What you are asked to do
Your reply should hold only the lines from the records below where "towel" occurs.

Records from a data source:
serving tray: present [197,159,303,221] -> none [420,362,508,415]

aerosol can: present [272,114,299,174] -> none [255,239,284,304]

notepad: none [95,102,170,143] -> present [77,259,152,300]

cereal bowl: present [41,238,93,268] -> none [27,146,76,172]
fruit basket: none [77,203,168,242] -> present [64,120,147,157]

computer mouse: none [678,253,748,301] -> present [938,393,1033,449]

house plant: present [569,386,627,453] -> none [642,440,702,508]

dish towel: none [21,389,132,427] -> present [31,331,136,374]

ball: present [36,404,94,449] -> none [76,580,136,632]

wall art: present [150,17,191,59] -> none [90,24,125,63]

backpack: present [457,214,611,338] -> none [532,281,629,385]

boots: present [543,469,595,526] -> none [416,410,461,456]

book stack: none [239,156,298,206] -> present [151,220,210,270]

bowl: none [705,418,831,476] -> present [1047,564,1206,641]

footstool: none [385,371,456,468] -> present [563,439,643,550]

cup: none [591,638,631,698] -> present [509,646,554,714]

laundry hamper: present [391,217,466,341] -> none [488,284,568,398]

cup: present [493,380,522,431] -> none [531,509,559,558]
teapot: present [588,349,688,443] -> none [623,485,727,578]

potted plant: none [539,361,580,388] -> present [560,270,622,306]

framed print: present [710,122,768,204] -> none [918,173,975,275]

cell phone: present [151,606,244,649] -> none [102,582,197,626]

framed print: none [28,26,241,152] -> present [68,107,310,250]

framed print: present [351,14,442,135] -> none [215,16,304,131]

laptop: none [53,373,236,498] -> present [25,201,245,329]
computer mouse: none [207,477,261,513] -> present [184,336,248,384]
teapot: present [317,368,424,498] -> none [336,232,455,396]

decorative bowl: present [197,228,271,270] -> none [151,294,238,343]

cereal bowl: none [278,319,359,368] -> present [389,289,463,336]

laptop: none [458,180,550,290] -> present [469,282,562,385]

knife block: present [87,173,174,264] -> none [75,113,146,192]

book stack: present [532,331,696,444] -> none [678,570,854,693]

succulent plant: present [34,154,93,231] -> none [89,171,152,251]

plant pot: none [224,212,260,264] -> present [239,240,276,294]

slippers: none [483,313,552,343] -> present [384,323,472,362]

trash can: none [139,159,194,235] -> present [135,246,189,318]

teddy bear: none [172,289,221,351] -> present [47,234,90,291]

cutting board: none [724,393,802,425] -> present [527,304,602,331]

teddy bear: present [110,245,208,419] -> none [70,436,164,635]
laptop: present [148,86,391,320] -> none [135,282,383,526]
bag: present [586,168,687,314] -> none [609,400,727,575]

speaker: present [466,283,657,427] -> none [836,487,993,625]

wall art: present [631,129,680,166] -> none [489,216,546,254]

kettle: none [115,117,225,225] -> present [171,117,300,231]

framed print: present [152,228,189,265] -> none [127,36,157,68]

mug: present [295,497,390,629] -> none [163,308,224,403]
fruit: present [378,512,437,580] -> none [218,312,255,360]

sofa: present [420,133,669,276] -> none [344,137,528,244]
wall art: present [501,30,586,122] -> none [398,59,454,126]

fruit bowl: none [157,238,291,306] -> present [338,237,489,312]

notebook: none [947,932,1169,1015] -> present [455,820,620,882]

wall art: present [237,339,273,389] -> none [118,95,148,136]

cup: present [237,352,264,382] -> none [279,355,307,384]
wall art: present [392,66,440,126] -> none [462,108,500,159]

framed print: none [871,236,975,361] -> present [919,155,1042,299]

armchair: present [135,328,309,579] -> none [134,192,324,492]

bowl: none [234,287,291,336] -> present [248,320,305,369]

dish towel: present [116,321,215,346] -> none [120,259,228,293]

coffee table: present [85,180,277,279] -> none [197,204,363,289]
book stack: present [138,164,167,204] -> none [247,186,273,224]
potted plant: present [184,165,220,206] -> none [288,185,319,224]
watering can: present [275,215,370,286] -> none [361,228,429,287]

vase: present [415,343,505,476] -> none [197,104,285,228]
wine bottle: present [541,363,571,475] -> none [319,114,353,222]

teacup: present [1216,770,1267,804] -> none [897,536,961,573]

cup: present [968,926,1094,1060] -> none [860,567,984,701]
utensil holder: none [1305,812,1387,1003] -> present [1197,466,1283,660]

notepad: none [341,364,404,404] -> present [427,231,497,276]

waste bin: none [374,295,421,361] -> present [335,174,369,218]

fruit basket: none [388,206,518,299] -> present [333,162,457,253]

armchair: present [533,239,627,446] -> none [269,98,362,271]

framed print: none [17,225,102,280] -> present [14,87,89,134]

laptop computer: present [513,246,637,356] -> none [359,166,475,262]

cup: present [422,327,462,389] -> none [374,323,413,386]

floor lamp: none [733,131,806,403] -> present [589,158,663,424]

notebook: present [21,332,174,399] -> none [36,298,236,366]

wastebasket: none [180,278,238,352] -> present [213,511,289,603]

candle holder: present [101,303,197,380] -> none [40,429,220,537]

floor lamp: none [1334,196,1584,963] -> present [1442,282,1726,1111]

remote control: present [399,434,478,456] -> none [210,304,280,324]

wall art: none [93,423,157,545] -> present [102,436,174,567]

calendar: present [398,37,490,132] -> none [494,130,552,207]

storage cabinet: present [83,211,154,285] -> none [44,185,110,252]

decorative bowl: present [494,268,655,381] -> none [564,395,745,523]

Task solution
dish towel: none [21,389,132,427] -> present [31,331,136,374]
dish towel: present [116,321,215,346] -> none [120,259,228,293]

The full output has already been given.